__About this exercise__:
Every entry must be given again exactly as it is written.

(Beginning of Source data)

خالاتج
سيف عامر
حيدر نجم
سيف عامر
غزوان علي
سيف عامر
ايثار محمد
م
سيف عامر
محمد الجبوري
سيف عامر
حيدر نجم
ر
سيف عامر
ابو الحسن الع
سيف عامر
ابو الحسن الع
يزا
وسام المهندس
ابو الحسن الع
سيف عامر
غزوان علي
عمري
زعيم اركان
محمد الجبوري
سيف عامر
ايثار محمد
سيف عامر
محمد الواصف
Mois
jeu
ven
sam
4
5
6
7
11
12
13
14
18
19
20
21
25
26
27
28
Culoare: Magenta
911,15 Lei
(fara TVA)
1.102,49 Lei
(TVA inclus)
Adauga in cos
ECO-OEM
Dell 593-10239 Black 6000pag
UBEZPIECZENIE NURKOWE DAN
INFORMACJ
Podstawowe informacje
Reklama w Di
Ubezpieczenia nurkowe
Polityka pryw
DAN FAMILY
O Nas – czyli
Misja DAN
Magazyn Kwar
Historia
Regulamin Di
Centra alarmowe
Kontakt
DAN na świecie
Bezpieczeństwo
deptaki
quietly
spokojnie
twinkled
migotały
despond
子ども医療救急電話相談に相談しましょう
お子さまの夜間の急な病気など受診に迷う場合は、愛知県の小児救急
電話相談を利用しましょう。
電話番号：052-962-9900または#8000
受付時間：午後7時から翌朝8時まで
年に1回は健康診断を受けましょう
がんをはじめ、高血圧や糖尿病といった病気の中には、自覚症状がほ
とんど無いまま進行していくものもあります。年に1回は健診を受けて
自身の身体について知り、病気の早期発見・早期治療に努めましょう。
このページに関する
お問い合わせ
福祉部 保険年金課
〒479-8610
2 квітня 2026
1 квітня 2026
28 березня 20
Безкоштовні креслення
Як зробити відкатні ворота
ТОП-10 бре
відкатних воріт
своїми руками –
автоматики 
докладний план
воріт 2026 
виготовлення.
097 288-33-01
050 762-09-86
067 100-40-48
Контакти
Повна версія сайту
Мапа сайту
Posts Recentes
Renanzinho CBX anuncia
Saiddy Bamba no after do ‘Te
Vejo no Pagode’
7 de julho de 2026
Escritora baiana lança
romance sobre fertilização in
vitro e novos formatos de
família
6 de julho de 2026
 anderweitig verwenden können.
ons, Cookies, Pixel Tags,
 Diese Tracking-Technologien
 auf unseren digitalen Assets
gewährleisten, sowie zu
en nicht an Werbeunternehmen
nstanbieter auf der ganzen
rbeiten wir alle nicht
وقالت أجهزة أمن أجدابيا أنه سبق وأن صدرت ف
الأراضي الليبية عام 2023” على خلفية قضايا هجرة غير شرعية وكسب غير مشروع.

(End of Source data)

__Completed exercise__:
خالاتج
سيف عامر
حيدر نجم
سيف عامر
غزوان علي
سيف عامر
ايثار محمد
م
سيف عامر
محمد الجبوري
سيف عامر
حيدر نجم
ر
سيف عامر
ابو الحسن الع
سيف عامر
ابو الحسن الع
يزا
وسام المهندس
ابو الحسن الع
سيف عامر
غزوان علي
عمري
زعيم اركان
محمد الجبوري
سيف عامر
ايثار محمد
سيف عامر
محمد الواصف
Mois
jeu
ven
sam
4
5
6
7
11
12
13
14
18
19
20
21
25
26
27
28
Culoare: Magenta
911,15 Lei
(fara TVA)
1.102,49 Lei
(TVA inclus)
Adauga in cos
ECO-OEM
Dell 593-10239 Black 6000pag
UBEZPIECZENIE NURKOWE DAN
INFORMACJ
Podstawowe informacje
Reklama w Di
Ubezpieczenia nurkowe
Polityka pryw
DAN FAMILY
O Nas – czyli
Misja DAN
Magazyn Kwar
Historia
Regulamin Di
Centra alarmowe
Kontakt
DAN na świecie
Bezpieczeństwo
deptaki
quietly
spokojnie
twinkled
migotały
despond
子ども医療救急電話相談に相談しましょう
お子さまの夜間の急な病気など受診に迷う場合は、愛知県の小児救急
電話相談を利用しましょう。
電話番号：052-962-9900または#8000
受付時間：午後7時から翌朝8時まで
年に1回は健康診断を受けましょう
がんをはじめ、高血圧や糖尿病といった病気の中には、自覚症状がほ
とんど無いまま進行していくものもあります。年に1回は健診を受けて
自身の身体について知り、病気の早期発見・早期治療に努めましょう。
このページに関する
お問い合わせ
福祉部 保険年金課
〒479-8610
2 квітня 2026
1 квітня 2026
28 березня 20
Безкоштовні креслення
Як зробити відкатні ворота
ТОП-10 бре
відкатних воріт
своїми руками –
автоматики 
докладний план
воріт 2026 
виготовлення.
097 288-33-01
050 762-09-86
067 100-40-48
Контакти
Повна версія сайту
Мапа сайту
Posts Recentes
Renanzinho CBX anuncia
Saiddy Bamba no after do ‘Te
Vejo no Pagode’
7 de julho de 2026
Escritora baiana lança
romance sobre fertilização in
vitro e novos formatos de
família
6 de julho de 2026
 anderweitig verwenden können.
ons, Cookies, Pixel Tags,
 Diese Tracking-Technologien
 auf unseren digitalen Assets
gewährleisten, sowie zu
en nicht an Werbeunternehmen
nstanbieter auf der ganzen
rbeiten wir alle nicht
وقالت أجهزة أمن أجدابيا أنه سبق وأن صدرت ف
الأراضي الليبية عام 2023” على خلفية قضايا هجرة غير شرعية وكسب غير مشروع.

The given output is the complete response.